■ Material supplied:
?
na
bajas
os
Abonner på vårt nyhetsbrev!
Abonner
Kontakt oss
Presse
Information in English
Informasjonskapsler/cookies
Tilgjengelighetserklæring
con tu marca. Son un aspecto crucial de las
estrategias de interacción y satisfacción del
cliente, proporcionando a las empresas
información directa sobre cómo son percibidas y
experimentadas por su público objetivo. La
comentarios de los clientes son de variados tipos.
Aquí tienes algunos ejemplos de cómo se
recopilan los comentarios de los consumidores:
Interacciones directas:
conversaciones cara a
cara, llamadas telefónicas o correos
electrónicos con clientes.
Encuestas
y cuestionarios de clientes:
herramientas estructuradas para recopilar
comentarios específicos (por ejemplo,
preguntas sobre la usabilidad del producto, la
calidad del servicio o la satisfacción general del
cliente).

■ Required work:
Copy out each entry precisely. Leave nothing out.

■ Answer for this exercise:
?
na
bajas
os
Abonner på vårt nyhetsbrev!
Abonner
Kontakt oss
Presse
Information in English
Informasjonskapsler/cookies
Tilgjengelighetserklæring
con tu marca. Son un aspecto crucial de las
estrategias de interacción y satisfacción del
cliente, proporcionando a las empresas
información directa sobre cómo son percibidas y
experimentadas por su público objetivo. La
comentarios de los clientes son de variados tipos.
Aquí tienes algunos ejemplos de cómo se
recopilan los comentarios de los consumidores:
Interacciones directas:
conversaciones cara a
cara, llamadas telefónicas o correos
electrónicos con clientes.
Encuestas
y cuestionarios de clientes:
herramientas estructuradas para recopilar
comentarios específicos (por ejemplo,
preguntas sobre la usabilidad del producto, la
calidad del servicio o la satisfacción general del
cliente).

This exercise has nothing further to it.